Doomsday theorists would have us believe that the world is coming to an end because of the many disasters that have taken place in the last few months. I believe otherwise. Earthquakes in Pakistan could not stop the music from shaking the bodies at System Soundbar.“In ’94, I did my first mix at my boyfriend’s, due to an argument about his technique. He missed a mix. He took it bad and told me to do it myself. I succeeded on my first try.” It’s this ballsy attitude that has taken French DJ/vocalist Miss Kittin above and beyond that boyfriend. Sporting a baseball cap reading, “Fuck You, You Fuckin’ Fuck,” Miss K went on to screw with the System crowd till the wee hours of the morning. Out to hear her set were Toronto’s DJ Jelo and New York-inspired club kid Pac-Mondrian, decked freaking out in giant plastic Mickey Mouse hands. Miss Kittin’s set at first seemed angry and standoffish, but then she loosened up, singing over some of her tracks and dancing like a pussy on just enough Special K. Hurricanes in New Orleans and Cancun perhaps were meant to inspire designers at this year’s L’Oreal Fashion Week to produce more wash-and-wear. Turning heads on opening night, held at the hip Muzik Building, were stylish duo Christopher Estridge and Bryan Van Dusen of design house Ghetto Panda, Jie Matar, Bobby Matar and Gairy Brown (who helped produce the sparsely attended though overwhelmingly successful JIE Hair show). Elmer Olsen, who watched the models strut from his front-row seat, was clearly not impressed by one model who leaned so much to the left as she walked that everyone thought she was going to fall over. Was she drunk? Stoned? Remember last year’s model, who limped down the runway doing the “Broken-Ankle Clomp”? This year’s style seemed to be “Messy Sashay.” Bombings in London made the recent Northbound Leather fashion show, Climax, even moren relevant. Chief designer Marty Rotman proved that any scene can be made sexy – even the sick and injured.
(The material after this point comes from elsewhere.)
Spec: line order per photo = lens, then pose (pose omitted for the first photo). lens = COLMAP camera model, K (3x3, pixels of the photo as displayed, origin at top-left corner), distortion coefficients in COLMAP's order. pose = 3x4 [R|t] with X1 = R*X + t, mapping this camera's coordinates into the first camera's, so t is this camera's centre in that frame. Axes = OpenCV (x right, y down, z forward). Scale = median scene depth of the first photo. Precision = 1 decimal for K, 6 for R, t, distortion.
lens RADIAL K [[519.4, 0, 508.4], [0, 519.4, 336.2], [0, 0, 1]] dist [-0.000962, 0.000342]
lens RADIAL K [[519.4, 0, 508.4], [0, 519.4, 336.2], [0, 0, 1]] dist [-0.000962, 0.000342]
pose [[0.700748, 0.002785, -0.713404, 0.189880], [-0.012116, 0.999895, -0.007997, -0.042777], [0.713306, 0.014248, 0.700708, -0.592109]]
In the wild finale, models limped out on crutches wearing tan leather leg, arm, neck and body braces. The crazed hospital inmates overpowered
nurses and doctors; police officers with syringes broke in to subdue the scene; and a screeching, fully bound psychopath
– who turned out to be Rotman – was led out to terrorize the traditionally gay and straight audience (including Mrs. Angie Casselman, seen lusting over Lena Love) sporting untraditional wardrobes. An E. coli water scare on a northern Ontario aboriginal reserve signals that fly Nightclub’s bottledwater sales will increase dramatically. Perhaps because of the suggested $11 donation ($4500 was raised and divided between Buddies in Bad Times Theatre and the Youth Line), fab’s 11-Year Anniversary Party at fly, which was even more outrageous than last year’s 10th anniversary, was not as well attended, with 600 people. The highlight of the night, again, was the massive drag show. Eleven drag queens performed in 11 minutes, including Miss Conception as a preggo Britney Spears, Donnarama as Madonna (who proceeded to pull a mouse, anal beads and a black baby from Brit’s ass) and Chris Edwards, who exposed her breasts (and man-belly) for all to see. • Long live fab. Long live the party. Long live this blue planet we call home.